The breakdown of hemoglobin produces bilirubin, a pigmented substance that is normally detoxified by the liver and converted into bile. The accumulation of large amounts of this orange pigment in plasma causes the tissues to have a yellow appearance (jaundice).

Hemolytic anemia of the newborn (erythroblastosis fetalis) can result when the mother is Rh negative and the fetus has Rh-positive blood inherited from the father. Although the fetal and maternal circulations are separate, fetal blood can enter the mother’s blood through ruptures in the placenta that occur at delivery. The mother thus becomes sensitized to the Rh factor of the fetus and makes antibodies against it. Any antibodies reaching the fetal blood through the placenta in future pregnancies cause hemolysis of the fetal red blood cells. The severity of the disease ranges from mild anemia with jaundice to fetal death.

Radiographic Appearance: The hemolytic anemias produce a variety of radiographic abnormalities. Although the radiographic findings are similar in the various types of hemolytic anemia, they tend to be most severe in thalassemia and least prominent in spherocytosis. Extensive marrow hyperplasia, the result of ineffective erythropoiesis and rapid destruction of newly formed red blood cells, causes generalized osteoporosis with pronounced widening of the medullary spaces and thinning of the cortices in long and tubular bones (Figure 9-3).

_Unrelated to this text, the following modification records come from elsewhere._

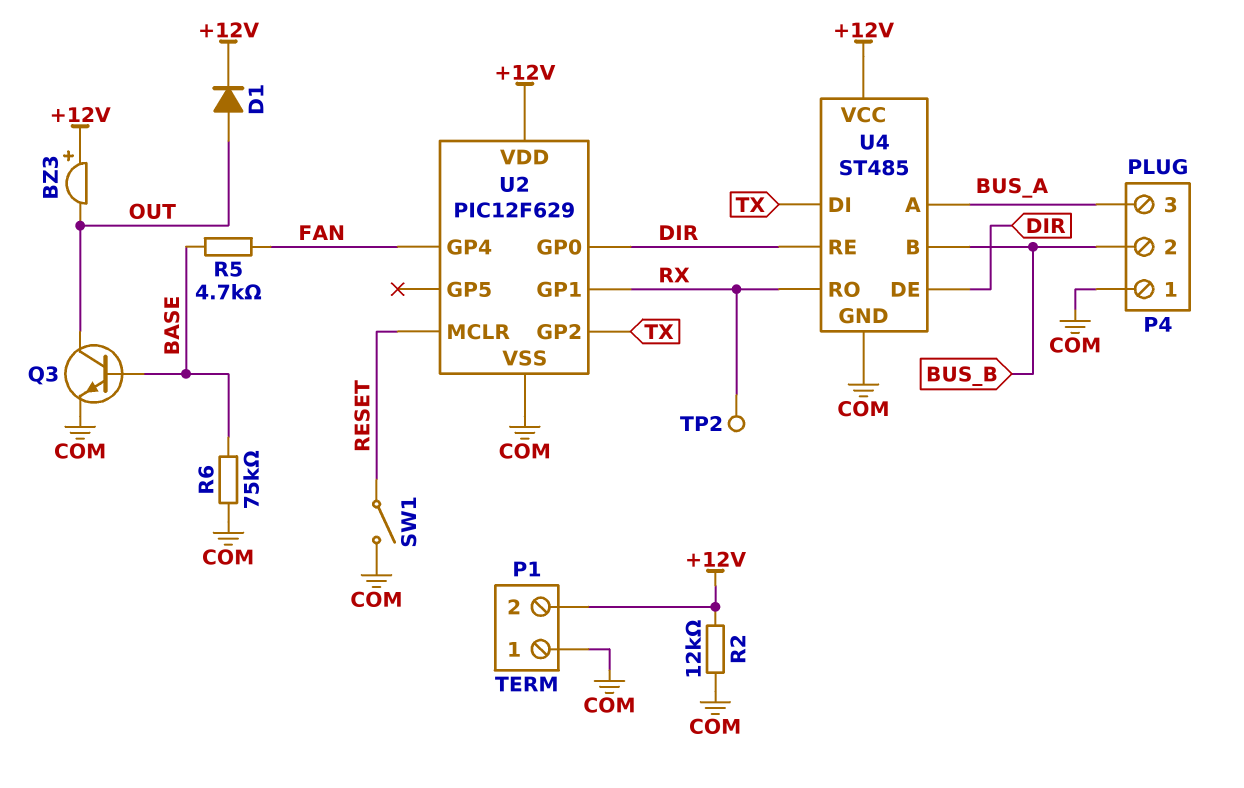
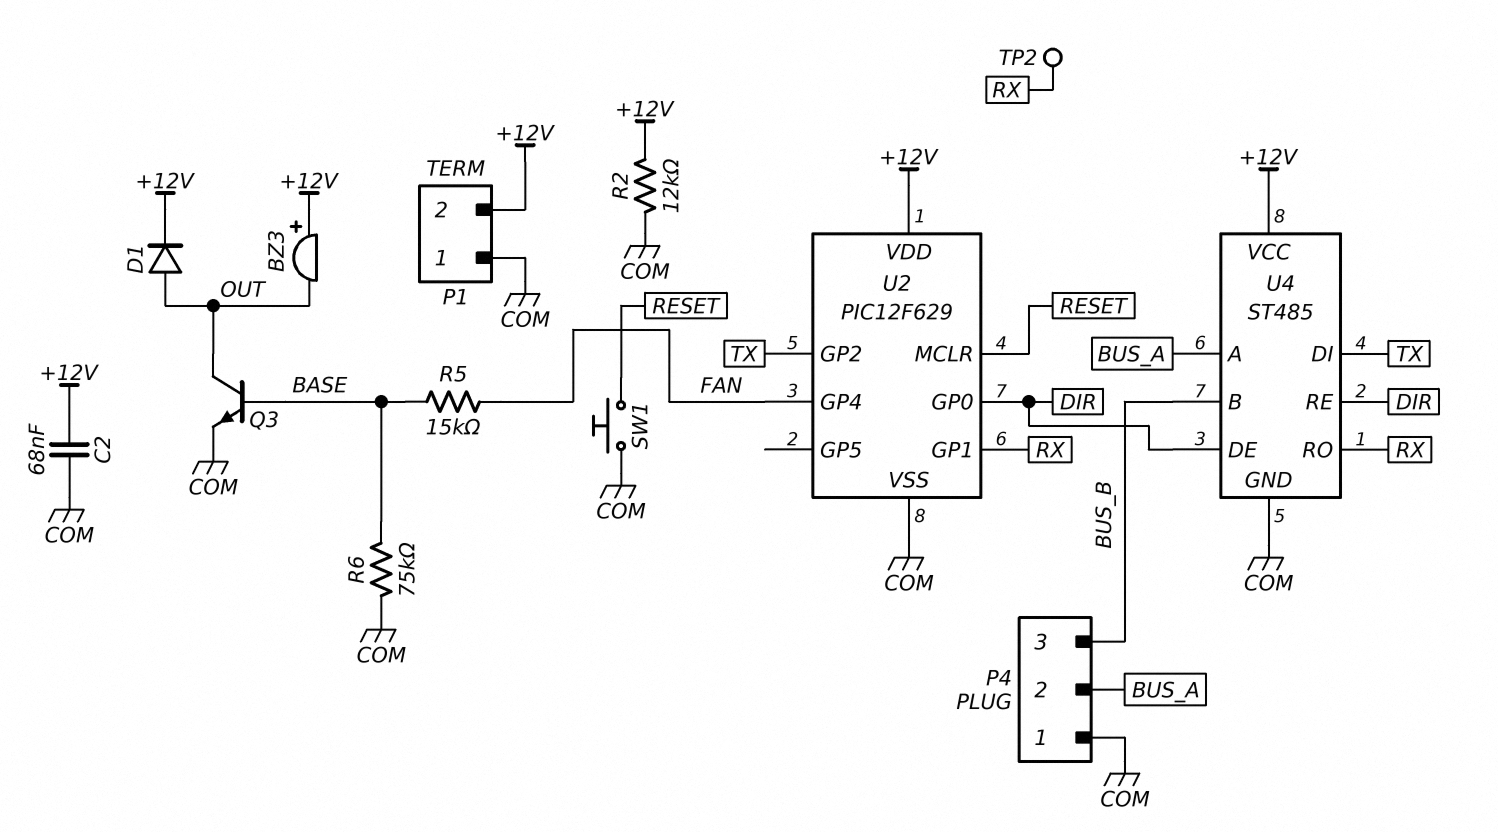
C2: none -> 68nF (+12V, COM)
P4 pin 2: BUS_B -> BUS_A
P4 pin 3: BUS_A -> BUS_B
R5: 4.7k (BASE, FAN) -> 15k (BASE, FAN)
SW1: switch (COM, RESET) -> button (COM, RESET)

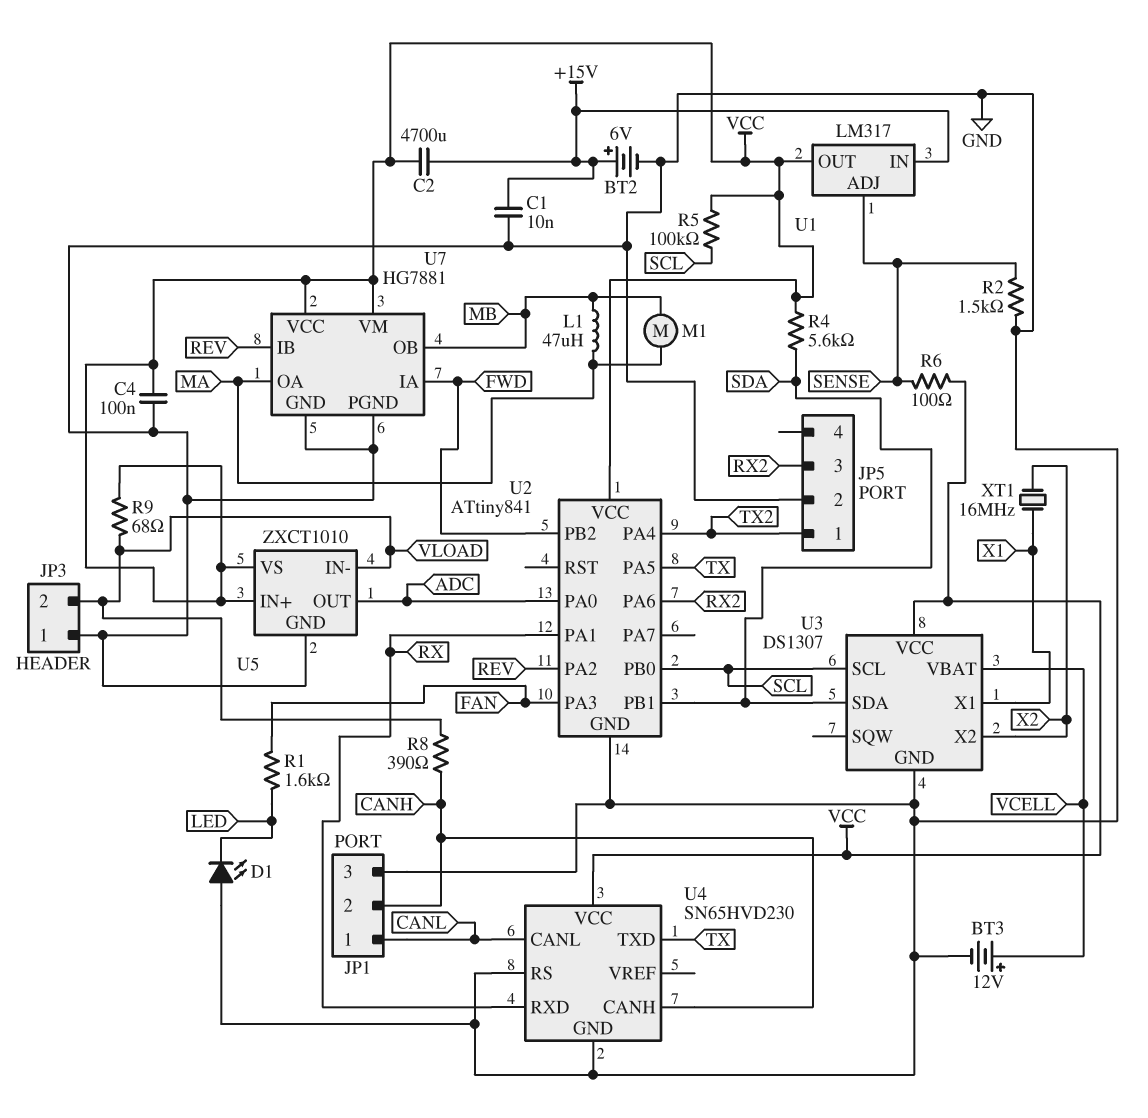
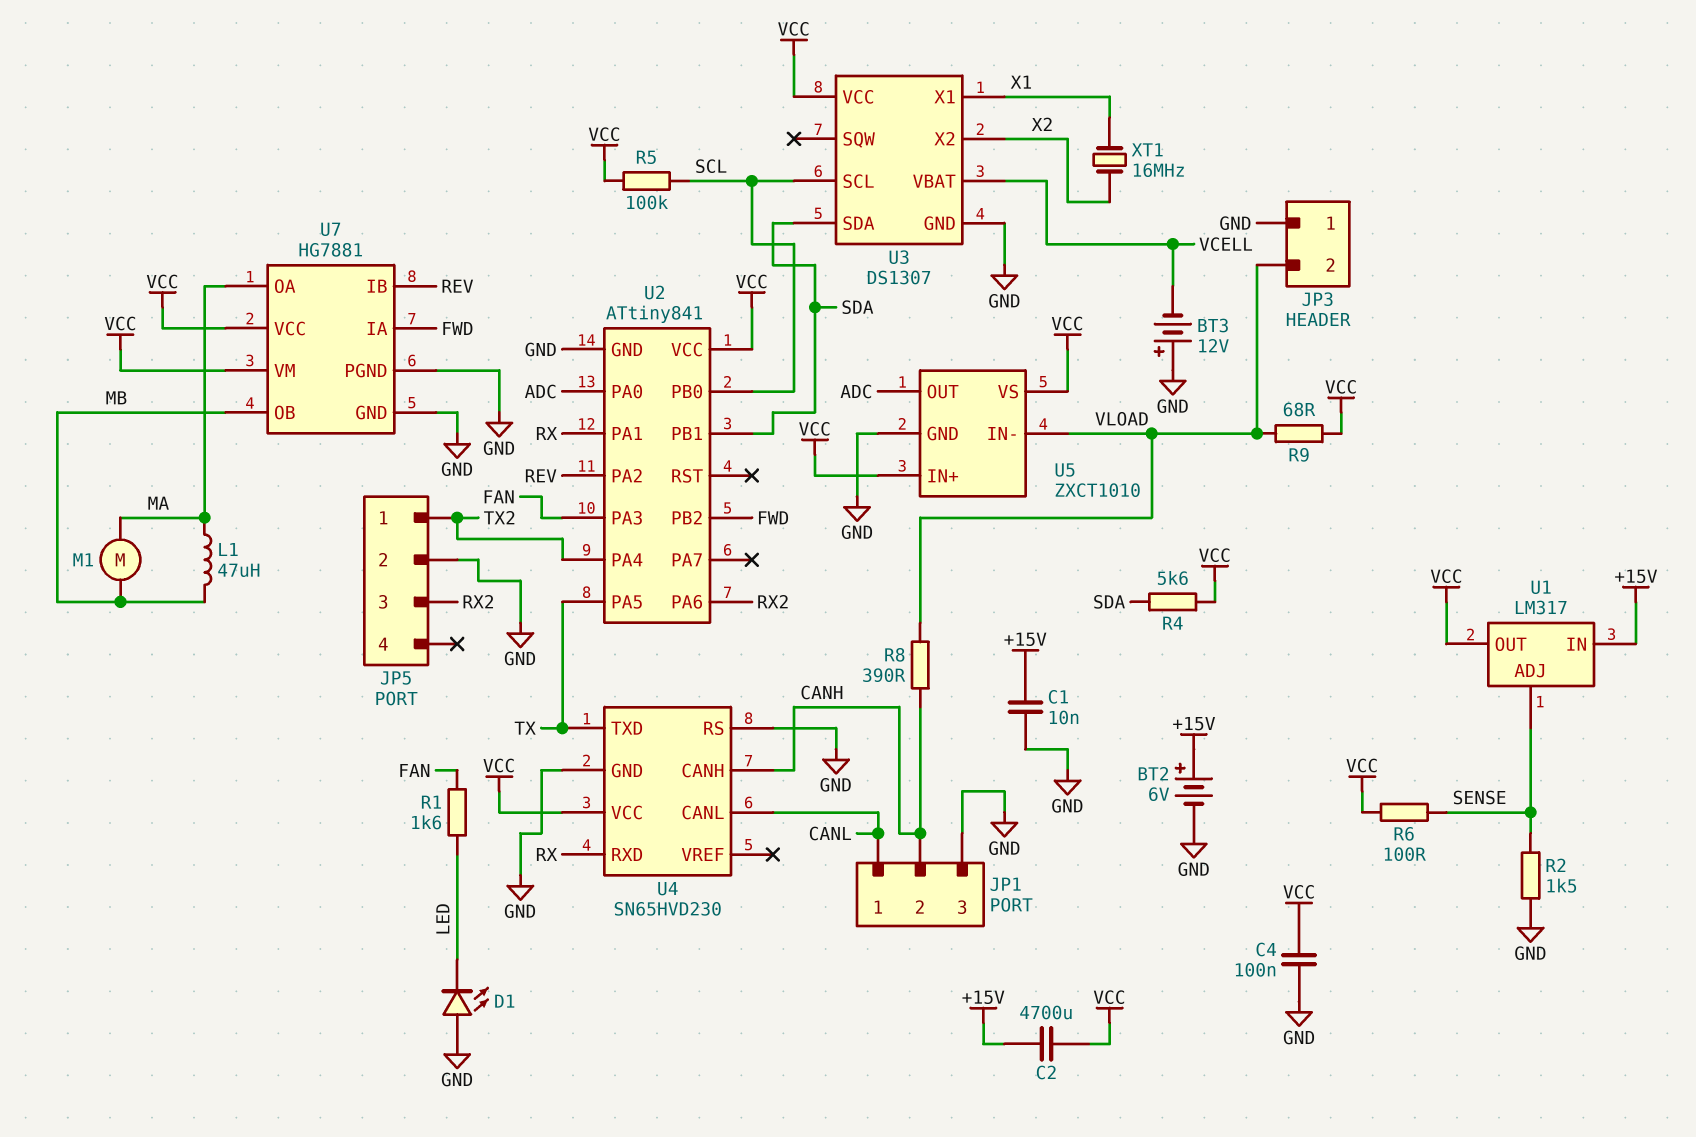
BT3: 12V (plus VCELL, minus GND) -> 12V (plus GND, minus VCELL)

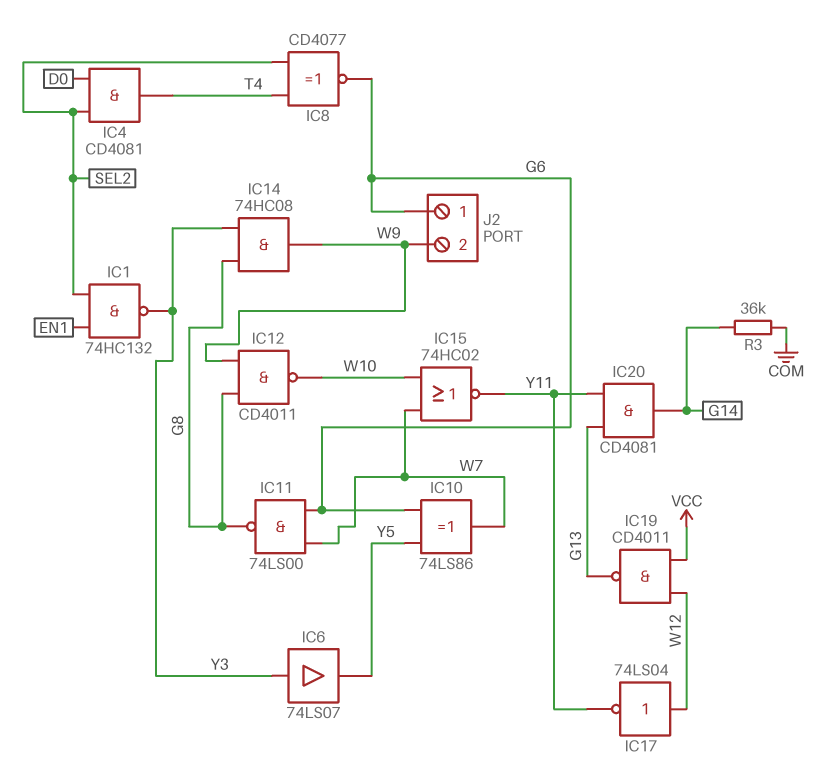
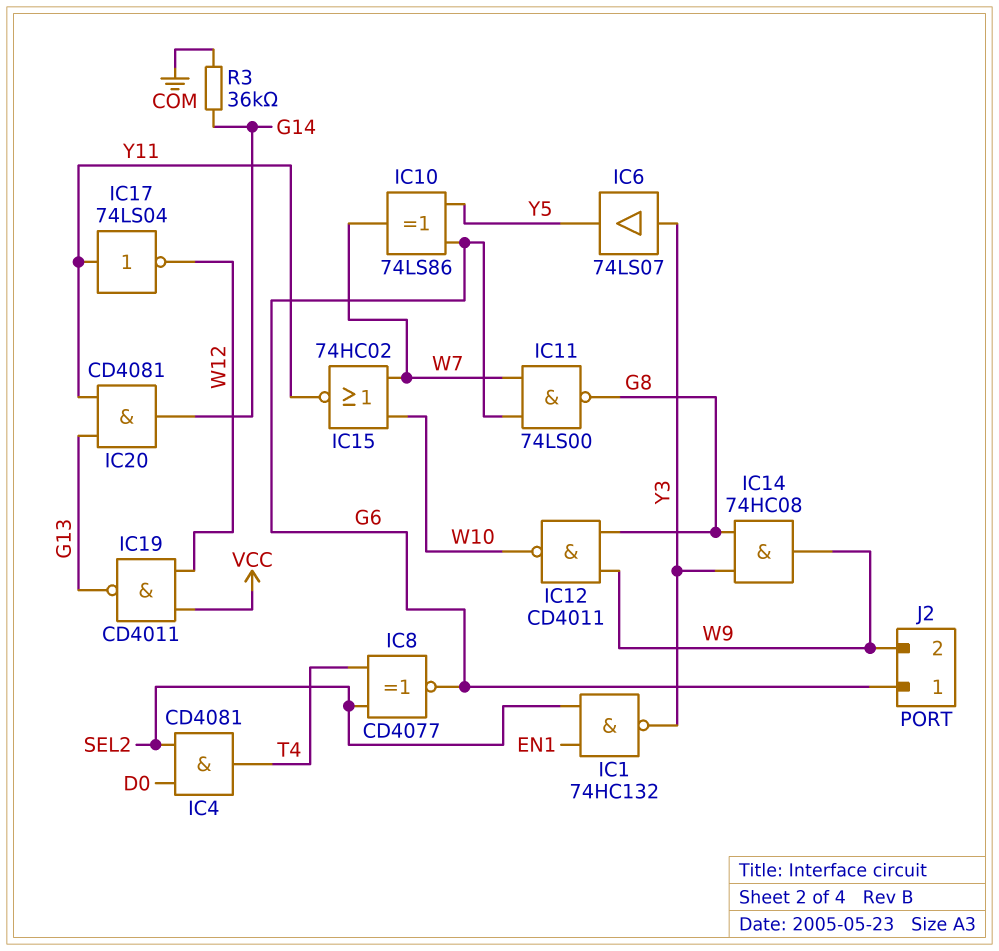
IC17: NOT 74LS04 (in W12, out Y11) -> NOT 74LS04 (in Y11, out W12)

As the fine secondary trabeculae are resorbed, new bone is laid down on the surviving trabeculae, thickening them and producing a coarsened pattern. Normal modeling of long bones does not occur because the expanding marrow flattens or even bulges the normally concave surfaces of the shafts.

Figure 9-3 Thalassemia. Pronounced widening of medullary spaces with thinning of cortical margins. Note the absence of normal modeling caused by the pressure of expanding marrow space. Localized radiolucencies simulating multiple osteolytic lesions represent tumorous collections of hypoplastic marrow.

In the skull, there is widening of the diploic space and thinning or complete obliteration of the outer table. When the hyperplastic marrow perforates or destroys the outer table, it proliferates under the invisible periosteum, and new bone spicules are laid down perpendicular to the inner table. This produces the characteristic hair-on-end appearance of vertical striations in a radial pattern (Figure 9-4).

Figure 9-4 Thalassemia. Lateral projection of the skull demonstrates hair-on-end appearance. Note the normal appearance of the calvaria inferior to the internal occipital protuberance, an area in which there is no red marrow, and poor pneumatization of the visualized paranasal sinuses.

Extramedullary hematopoiesis is a compensatory mechanism of the reticuloendothelial system (liver, spleen, lymph nodes) in patients with prolonged erythrocyte deficiency resulting from the destruction of red blood cells or the inability of normal blood-forming organs to produce them. Paravertebral collections of hematopoietic tissue may appear on chest radiographs as single or multiple, smooth or lobulated, posterior mediastinal masses that are usually located at the lower thoracic levels (Figure 9-5).

Figure 9-5 Extramedullary hematopoiesis in thalassemia. A lateral projection of the chest demonstrates lobulated posterior mediastinal masses of hematopoietic tissue (arrows) in the lower thoracic region.

In sickle cell anemia, expansile pressure of the adjacent intervertebral disks produces characteristic biconcave indentations on both the superior and inferior margins of the softened vertebral bodies, giving the appearance of fish vertebrae (Figure 9-6, A). Another typical appearance is the result of the development of localized steplike central depressions of multiple vertebral end plates (Figure 9-6, B). This is most often caused by circulatory stasis and ischemia, which retard growth in the central portion of the vertebral cartilaginous growth plate. The periphery of the growth plate, which has a different blood supply, continues to grow at a more normal rate.